Elysha and I celebrated eleven years of marriage yesterday.
I always tell her that it feels to me like we've only been married a couple years.
She said it feels like the full eleven.
We went to dinner on Friday night with friends to celebrate. It was an eventful dinner. Amongst the scintillating conversation and good food, the following happened:
The stem on Elysha's glass spontaneously shattered, spilling a nearly full glass of sangria all over the table.
I was served a burger with mustard, and I am allergic to mustard. Sadly, I didn't realize there was mustard on the burger (since it wasn't listed on the menu and I specifically asked for cheese and bacon only) until I had already swallowed one bite. I've been known to break out in hives after eating mustard depending on the amount and type. In this case, I felt slightly sick to my stomach and itchy.
Even worse, I only ordered the burger after my friend ordered one. Planning on the rib eye or the pork chops, I only switched when my friend ordered a burger. Worried that I might experience food envy, I changed my mind and followed suit.

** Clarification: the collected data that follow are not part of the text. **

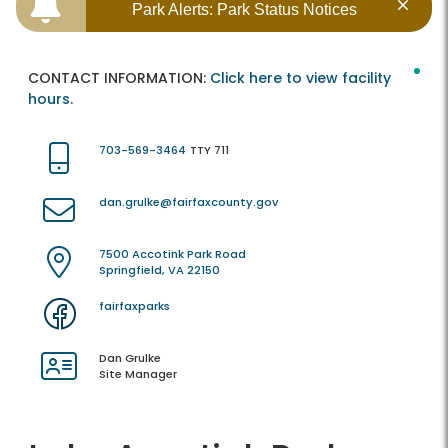
Park Alerts: Park Status Notices
CONTACT INFORMATION:
Click here to view facility
hours.
703-569-3464
TTY 711
dan.grulke@fairfaxcounty.gov
7500 Accotink Park Road
Springfield, VA 22150
fairfaxparks
Dan Grulke
Site Manager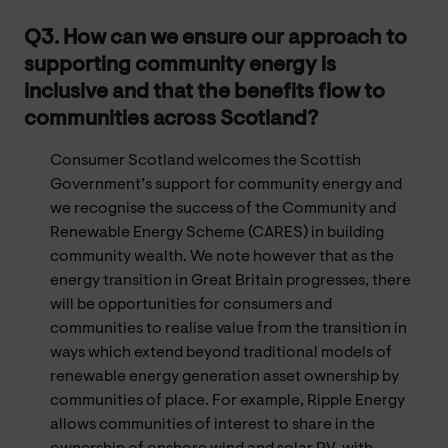
Q3. How can we ensure our approach to
supporting community energy is
inclusive and that the benefits flow to
communities across Scotland?
Consumer Scotland welcomes the Scottish
Government’s support for community energy and
we recognise the success of the Community and
Renewable Energy Scheme (CARES) in building
community wealth. We note however that as the
energy transition in Great Britain progresses, there
will be opportunities for consumers and
communities to realise value from the transition in
ways which extend beyond traditional models of
renewable energy generation asset ownership by
communities of place. For example, Ripple Energy
allows communities of interest to share in the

I should've stuck with my first instinct.
At the end of the meal, Elysha and I decided to exchange anniversary gifts.
Elysha's gifts to me included:
- The promise to finally connect the Apple TV that her mother gave us more than a year ago.
- The promise to design/purchase an organizational system for the kids' shoes, coats, winter gear, etc.
These are perfect gifts. I've written before that the two gifts I desire above all others are time and knowledge. I'm not a person who wants stuff. Except for the occasional replacement clothing item (I need new snow pants for the football season), there isn't much that I want when it comes to gifts except for time to do what I want and the knowledge to do something I cannot do.
Elysha's gifts offer me time in abundance. Not only will these two problems be solved without any effort on my part, but having a better system for the kids paraphernalia will mean I don't have to pick up shoes, coats, and mittens nearly as often.
As for the Apple TV, we don't watch much television, but it will be nice to finally be able to stream television programs and movies into our home.
I'm also a bit of a minimalist and an organizational obsessive. I live in a perpetual state of discontent, staring at bins and boxes in corners of my home that have not moved in months, wondering when they will finally be moved to an more appropriate location. You can't imagine how hard it is for me to live with a family that doesn't care too much about piles and stacks and is more than willing to put something down and for ignore it for months.
Getting the coats and shoes out of my sight will help mitigate this discontent quite a bit.
These are two outstanding presents.
After Elysha "presented" her gifts to me, I decided to reciprocate. I opened a web browser on my phone and went to ThirdLove.com, a company that customizes bras for women. I heard about the company from a friend who hosts a podcast and is sponsored by Third Love, and she raved about the product. Bras come in half sizes in many shapes and styles, and they are made from memory foam, meaning you can wash them again and again, and they return to their original shape every time. You can also try the bra for 30 days and return it for free if you don't love it. Your slightly used bra will be donated to a charitable organization, and you'll be sent a new one to try for another 30 days.
I bought Elysha credit on the Third Love website so that she could purchase three new bras and discard her old ones.
I have to say:
She was very happy and very impressed with the thoughtfulness of the gift.
I thought it was amusing for our friends to witness this odd act of gift giving. Elysha made two promises, and I showed her a website featuring bras.
Not exactly ribbons and bows and wrapping paper.
Not exactly jewelry or a gap wedge.
Not the steel that the traditional eleventh wedding anniversary dictates.
No greeting cards.
Just two people who love each other and know each other very well. Well enough to know that we don't need pretty wrapping paper and golden baubles to make each other happy.